-- Work item --
Give back the data exactly, with no images.

-- Dataset content --
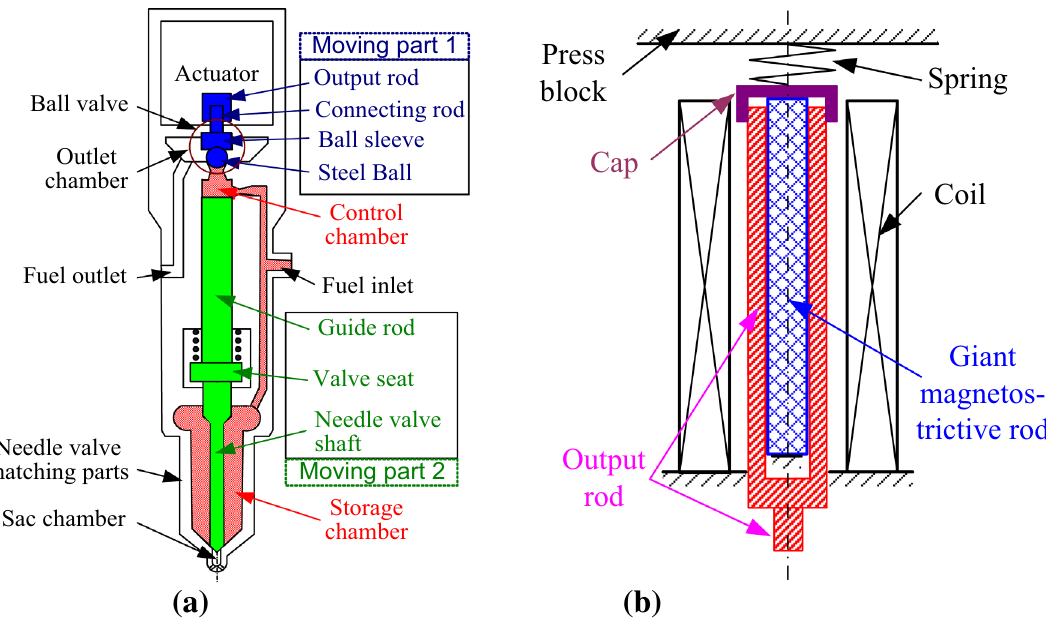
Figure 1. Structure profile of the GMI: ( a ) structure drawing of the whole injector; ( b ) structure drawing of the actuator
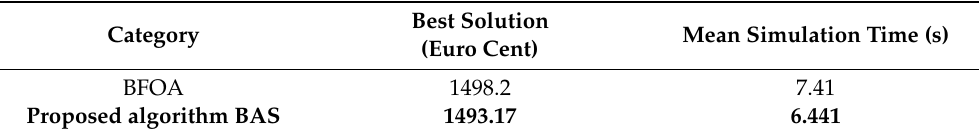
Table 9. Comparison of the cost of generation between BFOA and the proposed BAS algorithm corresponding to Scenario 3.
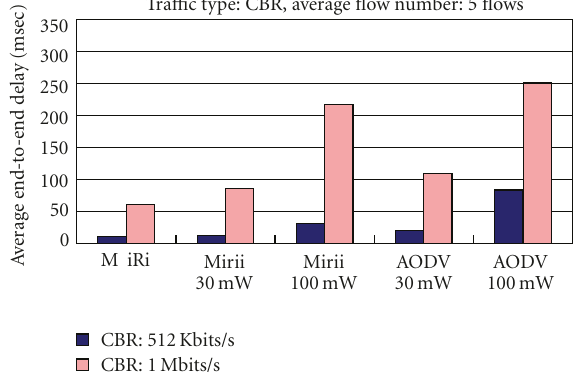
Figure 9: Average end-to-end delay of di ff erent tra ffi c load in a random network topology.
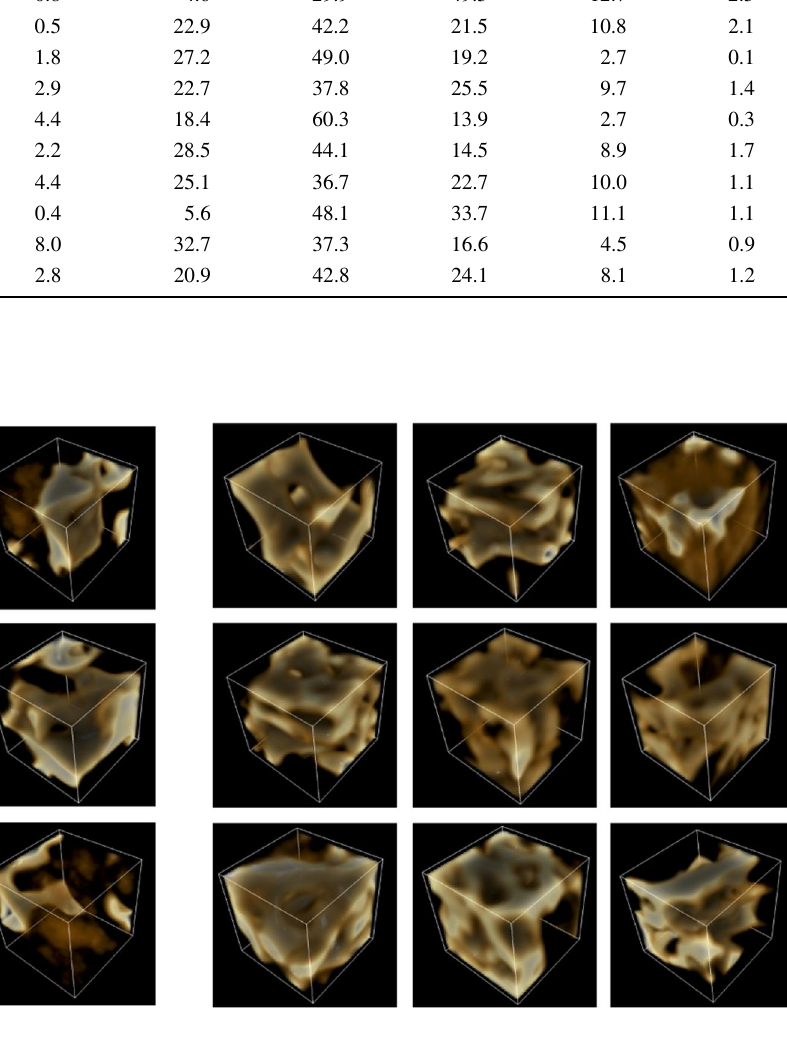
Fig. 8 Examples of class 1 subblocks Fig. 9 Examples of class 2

-- Finished task --
Figure 1. Structure profile of the GMI: ( a ) structure drawing of the whole injector; ( b ) structure drawing of the actuator
Table 9. Comparison of the cost of generation between BFOA and the proposed BAS algorithm corresponding to Scenario 3.
Figure 9: Average end-to-end delay of di ff erent tra ffi c load in a random network topology.
Fig. 8 Examples of class 1 subblocks Fig. 9 Examples of class 2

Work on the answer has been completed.